Tourisme - Le Sud plébiscité par les inconditionnels et les touristes étrangers

Edición nº195 · Publicada el 11 de septiembre de 2023

Par BERNARD BERTUCCO VAN DAMME.

Dans le Var, les vacanciers étaient un peu moins nombreux que lors des deux précédentes saisons, surtout en juillet, mais pas en août. Après des mois de mai et juin exceptionnels, la saison s’annonçait favorable.

Le mois de juillet a été plus nuancé par rapport à la reprise de 2022, quasiment semblable à 2019. Le taux d’occupation dans l’hôtellerie en juillet a avoisiné les 74% en France, un taux quasi-identique à 2022.

Le tourisme, un secteur clé

Le tourisme a été l’un des secteurs industriels les plus touchés par la crise sanitaire, notamment dans l’emploi informel qui concerne souvent les femmes et les jeunes. Pour autant, le tourisme reste un moteur important de la croissance économique, le développement des entreprises et la création d’emplois.

Avant la pandémie, ces emplois représentaient un emploi sur dix dans le monde et environ 10 % du PIB mondial.

Ces emplois sont justement pour les femmes (50%) et les jeunes (moins de 35 ans). Les chiffres de la région Sud témoignent de cette importante économique avec 20 milliards d’€ de retombées, 13 % du PIB régional, 213 millions de nuitées touristiques et 143 000 emplois. Bref, une part importante de l’économie du Sud repose sur le tourisme.

Les défis de la saison

Mais, le touriste n’est pas un client ordinaire. Il est à la recherche d’une expérience unique, de découverte et d’évasion. Il a besoin de sécurité. Évidemment, les émeutes urbaines ont apporté leur lot d’annulations de séjour.

En outre, les touristes font des efforts financiers pour se payer leurs vacances. Ceux qui sont attirés par le chant des cigales andalouses justifient leur départ en Espagne par les prix pratiqués, 30 à 40 % moins cher qu’en France. Ce n’est pas négligeable !

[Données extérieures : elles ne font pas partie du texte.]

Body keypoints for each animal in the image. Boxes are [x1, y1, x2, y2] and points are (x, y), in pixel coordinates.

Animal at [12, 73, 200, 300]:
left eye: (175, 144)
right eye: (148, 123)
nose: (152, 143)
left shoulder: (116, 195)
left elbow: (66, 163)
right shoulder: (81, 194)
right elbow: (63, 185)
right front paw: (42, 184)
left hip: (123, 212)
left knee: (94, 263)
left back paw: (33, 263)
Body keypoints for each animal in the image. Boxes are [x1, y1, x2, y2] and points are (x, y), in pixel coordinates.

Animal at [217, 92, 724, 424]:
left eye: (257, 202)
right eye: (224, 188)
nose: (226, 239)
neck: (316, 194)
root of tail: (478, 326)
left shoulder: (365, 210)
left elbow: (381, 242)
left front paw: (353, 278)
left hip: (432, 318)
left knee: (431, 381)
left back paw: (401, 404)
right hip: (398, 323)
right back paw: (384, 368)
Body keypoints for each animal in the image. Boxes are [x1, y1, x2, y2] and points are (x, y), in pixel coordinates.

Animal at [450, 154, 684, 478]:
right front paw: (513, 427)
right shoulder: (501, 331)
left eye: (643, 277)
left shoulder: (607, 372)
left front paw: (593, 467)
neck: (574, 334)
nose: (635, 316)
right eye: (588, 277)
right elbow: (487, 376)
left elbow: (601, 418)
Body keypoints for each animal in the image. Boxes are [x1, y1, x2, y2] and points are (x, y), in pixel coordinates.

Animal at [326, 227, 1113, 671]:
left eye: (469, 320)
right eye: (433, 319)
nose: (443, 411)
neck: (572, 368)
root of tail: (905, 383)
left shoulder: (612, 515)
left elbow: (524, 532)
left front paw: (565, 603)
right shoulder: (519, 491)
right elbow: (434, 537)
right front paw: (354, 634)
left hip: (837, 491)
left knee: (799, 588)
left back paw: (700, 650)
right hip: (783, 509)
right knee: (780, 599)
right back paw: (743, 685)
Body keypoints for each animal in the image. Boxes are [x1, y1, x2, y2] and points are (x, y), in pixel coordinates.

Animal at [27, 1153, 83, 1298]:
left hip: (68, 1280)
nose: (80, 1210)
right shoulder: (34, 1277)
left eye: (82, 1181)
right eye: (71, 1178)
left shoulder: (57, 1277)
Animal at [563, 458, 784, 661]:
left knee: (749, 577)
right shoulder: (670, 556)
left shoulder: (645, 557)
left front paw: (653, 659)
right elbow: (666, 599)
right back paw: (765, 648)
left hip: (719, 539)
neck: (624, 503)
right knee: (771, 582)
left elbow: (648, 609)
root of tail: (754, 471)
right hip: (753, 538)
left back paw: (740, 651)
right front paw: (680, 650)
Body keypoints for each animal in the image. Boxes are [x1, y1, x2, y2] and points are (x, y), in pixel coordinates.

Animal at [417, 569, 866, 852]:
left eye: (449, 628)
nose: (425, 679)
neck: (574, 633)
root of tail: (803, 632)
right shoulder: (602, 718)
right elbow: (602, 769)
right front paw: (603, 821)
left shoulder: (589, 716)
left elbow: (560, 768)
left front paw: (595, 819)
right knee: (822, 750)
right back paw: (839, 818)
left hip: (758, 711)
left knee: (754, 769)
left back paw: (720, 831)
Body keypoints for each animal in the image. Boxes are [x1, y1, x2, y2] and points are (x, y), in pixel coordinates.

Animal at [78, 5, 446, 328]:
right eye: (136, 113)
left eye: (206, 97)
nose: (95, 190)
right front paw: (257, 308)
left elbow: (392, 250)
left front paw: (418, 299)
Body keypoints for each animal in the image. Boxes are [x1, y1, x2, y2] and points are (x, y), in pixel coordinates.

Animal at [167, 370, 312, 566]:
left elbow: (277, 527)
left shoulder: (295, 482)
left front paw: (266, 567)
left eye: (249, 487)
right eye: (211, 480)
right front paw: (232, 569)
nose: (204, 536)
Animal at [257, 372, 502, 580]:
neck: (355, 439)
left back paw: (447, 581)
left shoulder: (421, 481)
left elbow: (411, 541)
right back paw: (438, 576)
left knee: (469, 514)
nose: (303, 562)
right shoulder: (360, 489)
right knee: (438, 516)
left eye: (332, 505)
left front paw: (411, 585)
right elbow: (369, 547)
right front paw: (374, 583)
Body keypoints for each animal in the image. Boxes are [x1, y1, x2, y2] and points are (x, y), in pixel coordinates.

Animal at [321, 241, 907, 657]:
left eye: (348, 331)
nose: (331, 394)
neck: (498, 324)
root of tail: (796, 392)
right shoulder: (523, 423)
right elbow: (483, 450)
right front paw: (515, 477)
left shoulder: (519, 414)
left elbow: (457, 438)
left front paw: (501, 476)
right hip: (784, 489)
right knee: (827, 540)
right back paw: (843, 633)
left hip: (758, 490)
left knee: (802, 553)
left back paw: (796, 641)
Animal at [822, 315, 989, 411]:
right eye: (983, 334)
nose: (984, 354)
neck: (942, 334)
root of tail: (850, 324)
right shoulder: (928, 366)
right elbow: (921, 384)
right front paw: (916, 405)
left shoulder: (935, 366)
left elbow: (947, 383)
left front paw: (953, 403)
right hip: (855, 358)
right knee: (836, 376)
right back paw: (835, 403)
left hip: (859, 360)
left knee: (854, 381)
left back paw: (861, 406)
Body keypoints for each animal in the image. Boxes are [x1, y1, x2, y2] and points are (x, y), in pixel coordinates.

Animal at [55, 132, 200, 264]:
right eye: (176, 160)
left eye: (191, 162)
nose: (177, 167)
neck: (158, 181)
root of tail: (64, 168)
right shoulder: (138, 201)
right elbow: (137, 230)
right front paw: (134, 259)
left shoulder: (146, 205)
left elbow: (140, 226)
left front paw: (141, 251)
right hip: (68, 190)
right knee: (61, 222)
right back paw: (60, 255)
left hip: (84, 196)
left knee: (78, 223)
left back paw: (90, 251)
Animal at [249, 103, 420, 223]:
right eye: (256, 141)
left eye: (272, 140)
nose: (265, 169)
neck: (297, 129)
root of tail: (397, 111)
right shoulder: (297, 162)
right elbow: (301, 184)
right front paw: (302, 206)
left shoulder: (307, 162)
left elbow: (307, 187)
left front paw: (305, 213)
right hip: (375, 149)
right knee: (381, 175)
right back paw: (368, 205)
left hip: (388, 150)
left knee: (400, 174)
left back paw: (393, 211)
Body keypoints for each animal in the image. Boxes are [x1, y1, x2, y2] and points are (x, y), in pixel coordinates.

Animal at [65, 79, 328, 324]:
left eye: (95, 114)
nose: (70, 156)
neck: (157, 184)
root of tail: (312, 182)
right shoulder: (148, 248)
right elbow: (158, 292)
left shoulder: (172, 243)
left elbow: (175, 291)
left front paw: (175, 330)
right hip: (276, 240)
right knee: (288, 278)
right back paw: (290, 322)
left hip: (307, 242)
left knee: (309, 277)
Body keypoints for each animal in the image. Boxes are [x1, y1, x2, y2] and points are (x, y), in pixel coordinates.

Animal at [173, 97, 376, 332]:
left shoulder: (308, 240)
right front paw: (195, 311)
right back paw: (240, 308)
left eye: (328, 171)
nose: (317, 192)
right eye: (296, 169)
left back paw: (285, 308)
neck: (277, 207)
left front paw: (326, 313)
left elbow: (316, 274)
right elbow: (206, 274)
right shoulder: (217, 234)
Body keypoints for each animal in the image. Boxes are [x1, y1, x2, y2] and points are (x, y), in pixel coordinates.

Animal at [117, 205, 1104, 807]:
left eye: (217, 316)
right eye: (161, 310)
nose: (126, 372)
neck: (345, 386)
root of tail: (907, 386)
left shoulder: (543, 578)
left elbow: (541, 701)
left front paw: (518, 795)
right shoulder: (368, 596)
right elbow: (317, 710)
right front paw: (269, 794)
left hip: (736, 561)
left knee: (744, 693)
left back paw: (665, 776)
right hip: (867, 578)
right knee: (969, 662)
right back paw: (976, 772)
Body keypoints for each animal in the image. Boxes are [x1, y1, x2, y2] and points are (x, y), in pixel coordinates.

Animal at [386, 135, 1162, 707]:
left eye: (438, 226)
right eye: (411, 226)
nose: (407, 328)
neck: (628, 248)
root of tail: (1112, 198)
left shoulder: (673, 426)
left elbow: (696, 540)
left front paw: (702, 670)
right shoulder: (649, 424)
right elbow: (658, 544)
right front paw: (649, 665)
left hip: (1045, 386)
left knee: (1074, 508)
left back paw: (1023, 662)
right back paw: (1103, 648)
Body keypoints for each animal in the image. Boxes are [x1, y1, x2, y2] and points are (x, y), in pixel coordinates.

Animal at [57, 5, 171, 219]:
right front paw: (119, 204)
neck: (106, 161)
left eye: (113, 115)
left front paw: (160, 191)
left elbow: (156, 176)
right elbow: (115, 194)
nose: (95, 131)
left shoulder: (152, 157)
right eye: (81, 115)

Pour les Français qui n’ont plus les moyens de se payer des vacances sur la Côte d’Azur, le Sud, c’est désormais l’Espagne, le Portugal ou la Grèce. Les pics de sur-fréquentation, les canicules, le manque d’eau sont aussi des risques à prendre en compte.

Bref, si le Var cultive son incomparable Art de vivre, les professionnels du tourisme doivent être plus à l’écoute de leurs clients et pratiquer des prix raisonnables, seules conditions pour les faire revenir.